Эксперт потёр уставшие глаза.
– Обычно в воде тело разлагается по определённой схеме. Сначала кожа размягчается, затем отделяется, затем начинается гниение мягких тканей… но здесь этого не произошло.
– Почему?
– Будто вода не смогла завершить процесс.
Мезенцев переглянулся с Павловым.
– Обезвоживание, – задумчиво повторил детектив. – Вы хотите сказать, что её… высушили?
Громов не ответил сразу.
– Я хочу сказать, что тело не поддаётся обычным процессам разложения.
– Как это возможно?
Эксперт медленно снял очки, положил их на стол и посмотрел на детектива.
– Я не знаю, Николай Васильевич. Но это неестественно.
Мезенцев перевёл взгляд на белую простыню.
– Что ещё вы обнаружили?
Громов неохотно встал, подошёл к телу и медленно стянул простыню.
Они увидели её.
Мария Грекова.
Лицо было странно нетронутым, но при этом бледным, почти мраморным. Губы потрескались, на скулах проступил слабый синюшный оттенок.
– Глаза? – тихо спросил Мезенцев.
– Я их закрыл, – ответил Громов. – Но если вы настаиваете…
Мезенцев кивнул.
Эксперт осторожно раздвинул веки.
И Павлов едва не отшатнулся.
– Господи…
Белки глаз были жёлтыми. Не мутными, не бледными, а именно жёлтыми, с тонкими красными прожилками. Зрачки расширены, как у человека, увидевшего нечто ужасное.
Мезенцев медленно выдохнул.
– А тело?
Громов осторожно взял её за руку и приподнял.
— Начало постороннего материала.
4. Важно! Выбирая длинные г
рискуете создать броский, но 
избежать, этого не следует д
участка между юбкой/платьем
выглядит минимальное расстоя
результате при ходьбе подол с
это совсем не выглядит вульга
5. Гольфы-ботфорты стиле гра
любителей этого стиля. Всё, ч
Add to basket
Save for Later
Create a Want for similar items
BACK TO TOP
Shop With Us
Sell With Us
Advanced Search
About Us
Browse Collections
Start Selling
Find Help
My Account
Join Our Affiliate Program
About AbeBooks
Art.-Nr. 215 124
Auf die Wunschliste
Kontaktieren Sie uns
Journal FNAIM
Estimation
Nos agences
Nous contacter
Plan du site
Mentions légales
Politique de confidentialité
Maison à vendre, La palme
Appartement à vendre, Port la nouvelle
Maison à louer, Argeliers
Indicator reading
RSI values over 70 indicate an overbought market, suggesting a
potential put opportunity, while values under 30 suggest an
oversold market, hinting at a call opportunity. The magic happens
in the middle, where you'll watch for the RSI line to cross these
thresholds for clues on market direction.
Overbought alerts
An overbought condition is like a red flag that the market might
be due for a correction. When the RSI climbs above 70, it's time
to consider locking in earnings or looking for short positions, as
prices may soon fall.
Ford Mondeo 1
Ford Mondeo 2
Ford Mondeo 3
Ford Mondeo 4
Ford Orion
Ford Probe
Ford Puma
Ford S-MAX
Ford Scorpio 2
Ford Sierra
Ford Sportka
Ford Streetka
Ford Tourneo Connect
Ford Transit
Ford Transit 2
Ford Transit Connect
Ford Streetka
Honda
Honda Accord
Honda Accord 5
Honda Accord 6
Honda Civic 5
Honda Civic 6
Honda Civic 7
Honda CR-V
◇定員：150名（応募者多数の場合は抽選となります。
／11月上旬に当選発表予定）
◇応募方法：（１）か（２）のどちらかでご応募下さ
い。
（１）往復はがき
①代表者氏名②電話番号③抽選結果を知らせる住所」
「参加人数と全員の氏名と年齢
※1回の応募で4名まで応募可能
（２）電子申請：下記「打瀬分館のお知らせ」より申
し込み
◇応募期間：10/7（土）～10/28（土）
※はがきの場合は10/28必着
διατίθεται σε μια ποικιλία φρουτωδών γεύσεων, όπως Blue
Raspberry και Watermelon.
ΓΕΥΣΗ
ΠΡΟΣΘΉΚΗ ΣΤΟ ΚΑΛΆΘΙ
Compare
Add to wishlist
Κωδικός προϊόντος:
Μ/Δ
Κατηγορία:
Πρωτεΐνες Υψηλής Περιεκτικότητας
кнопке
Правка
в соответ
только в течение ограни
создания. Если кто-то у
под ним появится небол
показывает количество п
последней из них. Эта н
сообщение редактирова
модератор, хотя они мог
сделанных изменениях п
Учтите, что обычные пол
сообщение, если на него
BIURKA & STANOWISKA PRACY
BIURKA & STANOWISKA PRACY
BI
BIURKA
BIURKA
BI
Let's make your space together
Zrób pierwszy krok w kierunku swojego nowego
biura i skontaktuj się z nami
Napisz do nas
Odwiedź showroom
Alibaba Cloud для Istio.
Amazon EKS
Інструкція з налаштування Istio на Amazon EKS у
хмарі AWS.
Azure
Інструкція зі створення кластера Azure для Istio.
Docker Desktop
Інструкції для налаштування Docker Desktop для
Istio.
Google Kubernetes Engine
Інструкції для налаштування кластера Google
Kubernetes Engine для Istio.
– Видите? Кожа выглядит обезвоженной, но при этом внутренние ткани подверглись странному воздействию.
Павлов нахмурился.
– Как так?
Громов провёл пальцем по груди, затем указал на странный, едва заметный след.
– Вот здесь.
Мезенцев вгляделся.
Прямо по центру груди проходила тёмная, тонкая полоса – будто ткань выжгло изнутри. Он склонился ближе, морщась от слабого, едва уловимого запаха, похожего на запах старой золы. Вскрытие показало, что повреждения затронули не только кожу, но и мышцы, а главное – органы внутри оказались словно опалёнными.
– Внутренний ожог, – пробормотал детектив.
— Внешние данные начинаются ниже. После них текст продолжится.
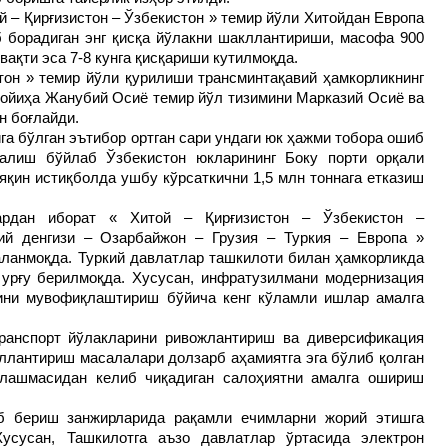
й – Қирғизистон – Ўзбекистон » темир йўли Хитойдан Европа
 борадиган энг қисқа йўлакни шакллантириши, масофа 900
вақти эса 7-8 кунга қисқариши кутилмоқда.
тон » темир йўли қурилиши трансминтақавий ҳамкорликнинг
лойиҳа Жанубий Осиё темир йўл тизимини Марказий Осиё ва
н боғлайди.
га бўлган эътибор ортган сари ундаги юк ҳажми тобора ошиб
налиш бўйлаб Ўзбекистон юкларининг Боку порти орқали
 яқин истиқболда ушбу кўрсаткични 1,5 млн тоннага етказиш
ардан иборат « Хитой – Қирғизистон – Ўзбекистон –
пий денгизи – Озарбайжон – Грузия – Туркия – Европа »
ланмоқда. Туркий давлатлар ташкилоти билан ҳамкорликда
урғу берилмоқда. Хусусан, инфратузилмани модернизация
ини мувофиқлаштириш бўйича кенг кўламли ишлар амалга
транспорт йўлакларини ривожлантириш ва диверсификация
кллантириш масалалари долзарб аҳамиятга эга бўлиб қолган
рлашмасидан келиб чиқадиган салоҳиятни амалга ошириш
иб бериш занжирларида рақамли ечимларни жорий этишга
Хусусан, Ташкилотга аъзо давлатлар ўртасида электрон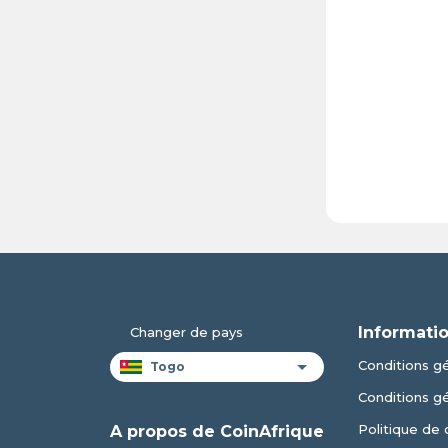
Informatio
Changer de pays
Conditions gé
Conditions g
Politique de 
A propos de CoinAfrique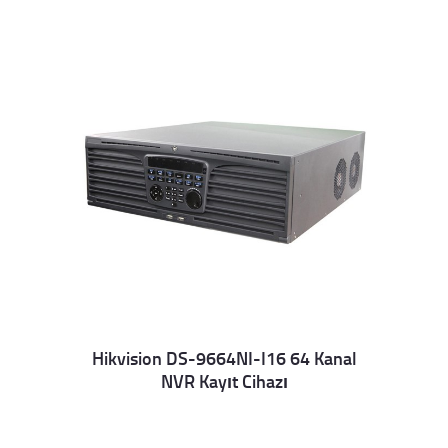
Hikvision DS-9664NI-I16 64 Kanal
NVR Kayıt Cihazı
Details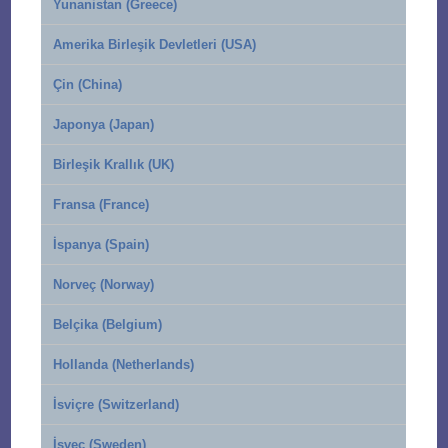
Yunanistan (Greece)
Amerika Birleşik Devletleri (USA)
Çin (China)
Japonya (Japan)
Birleşik Krallık (UK)
Fransa (France)
İspanya (Spain)
Norveç (Norway)
Belçika (Belgium)
Hollanda (Netherlands)
İsviçre (Switzerland)
İsveç (Sweden)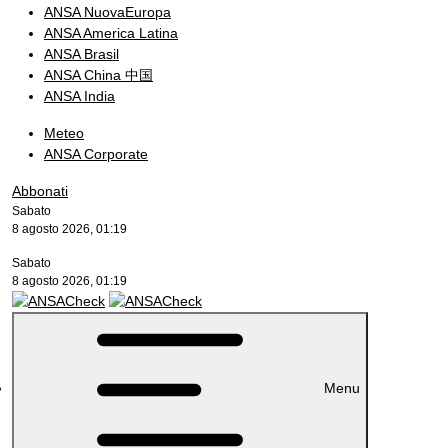
ANSA NuovaEuropa
ANSA America Latina
ANSA Brasil
ANSA China 中国
ANSA India
Meteo
ANSA Corporate
Abbonati
Sabato
8 agosto 2026, 01:19
Sabato
8 agosto 2026, 01:19
Menu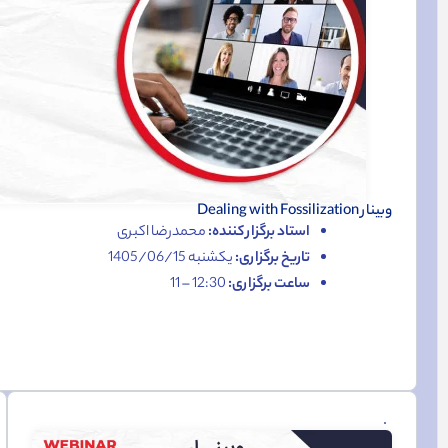
وبینار Dealing with Fossilization
استاد برگزار کننده:
محمدرضا اکبری
تاریخ برگزاری:
یکشنبه 1405/06/15
ساعت برگزاری:
12:30 – 11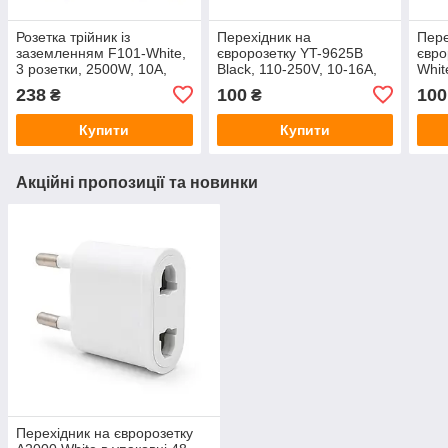
Розетка трійник із
Перехідник на
Пере
заземленням F101-White,
євророзетку YT-9625B
євро
3 розетки, 2500W, 10A,
Black, 110-250V, 10-16A,
Whit
110-250V~Max, Blister
1800W
упак
238
100
100
₴
₴
штук
Купити
Купити
Акційні пропозиції та новинки
Перехідник на євророзетку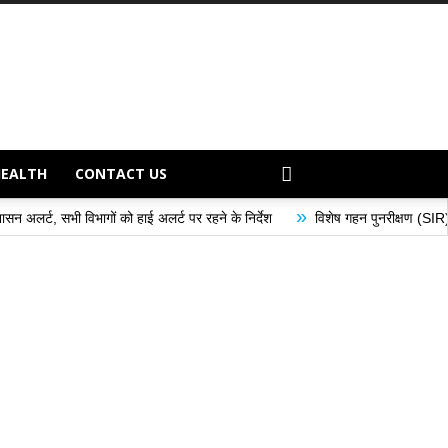
HEALTH
CONTACT US
»
ं को हाई अलर्ट पर रहने के निर्देश
विशेष गहन पुनरीक्षण (SIR) अभियान के अंतर्गत मतद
Громов кивнул, и его лицо слегка дёрнулось – то ли от усталости, то ли от чего-то, что он ещё не сказал.
– Такое ощущение, что что-то изнутри уничтожало её тело, но при этом снаружи повреждения минимальны.
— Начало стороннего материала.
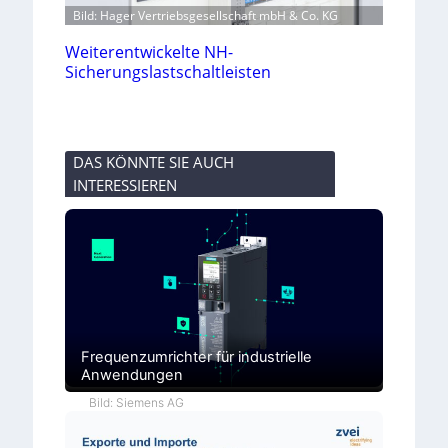
Bild: Hager Vertriebsgesellschaft mbH & Co. KG
Weiterentwickelte NH-
Sicherungslastschaltleisten
DAS KÖNNTE SIE AUCH
INTERESSIEREN
Frequenzumrichter für industrielle
Anwendungen
Bild: Siemens AG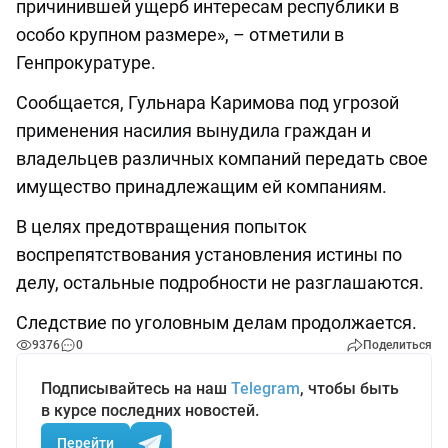
причинившей ущерб интересам республики в
особо крупном размере», – отметили в
Генпрокуратуре.
Сообщается, Гульнара Каримова под угрозой
применения насилия вынудила граждан и
владельцев различных компаний передать свое
имущество принадлежащим ей компаниям.
В целях предотвращения попыток
воспрепятствования установления истины по
делу, остальные подробности не разглашаются.
Следствие по уголовным делам продолжается.
9376
0
Поделиться
Подписывайтесь на наш
Telegram
, чтобы быть
в курсе последних новостей.
Перейти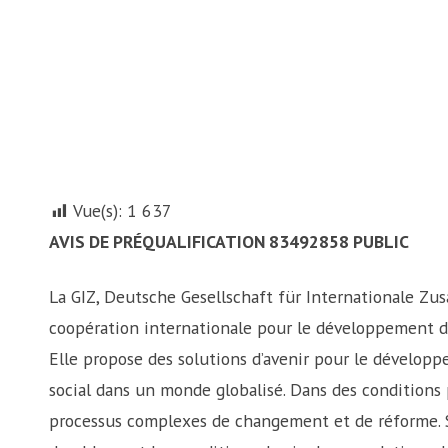
Vue(s):
1 637
AVIS DE PRÉQUALIFICATION 83492858 PUBLIC
La GIZ, Deutsche Gesellschaft für Internationale Zu
coopération internationale pour le développement du
Elle propose des solutions d’avenir pour le dévelop
social dans un monde globalisé. Dans des conditions pa
processus complexes de changement et de réforme. So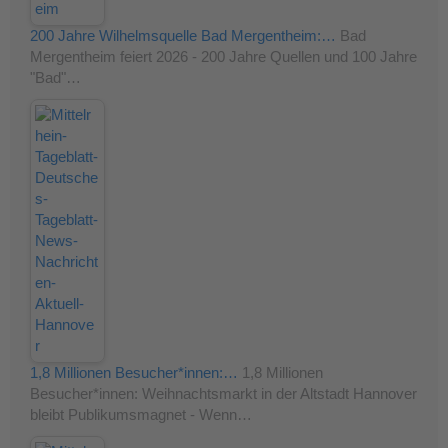
200 Jahre Wilhelmsquelle Bad Mergentheim:…
Bad
Mergentheim feiert 2026 - 200 Jahre Quellen und 100 Jahre
"Bad"…
1,8 Millionen Besucher*innen:…
1,8 Millionen
Besucher*innen: Weihnachtsmarkt in der Altstadt Hannover
bleibt Publikumsmagnet - Wenn…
Павлов прикрыл лицо рукой, словно пытаясь согнать нахлынувший озноб.
– Но это невозможно…
– И тем не менее, – Громов наклонился к своим записям, вытащил лист с выпиской вскрытия и провёл пальцем по строчкам. – Внутренние органы обуглены полностью. Лёгкие, сердце, печень – всё. Словно сгорели изнутри, без единого следа пламени снаружи.
Мезенцев нахмурился, стараясь осмыслить услышанное.
– А что с гортанью?
Громов замер, потом медленно поднял глаза.
– Цела.
Детектив резко взглянул на него.
– Совсем?
Эксперт коротко кивнул.
– Ни единого повреждения. Как и у Софьи Лебедевой.
В комнате повисла гнетущая тишина.
Мезенцев отошёл от стола, выпрямился, сцепил руки за спиной. Взгляд его был устремлён куда-то в даль, но мысли кружились в голове, как рой ос.
– Коль… – осторожно позвал Павлов.
– Это не просто странность, – тихо сказал детектив, не поворачиваясь. – Это закономерность.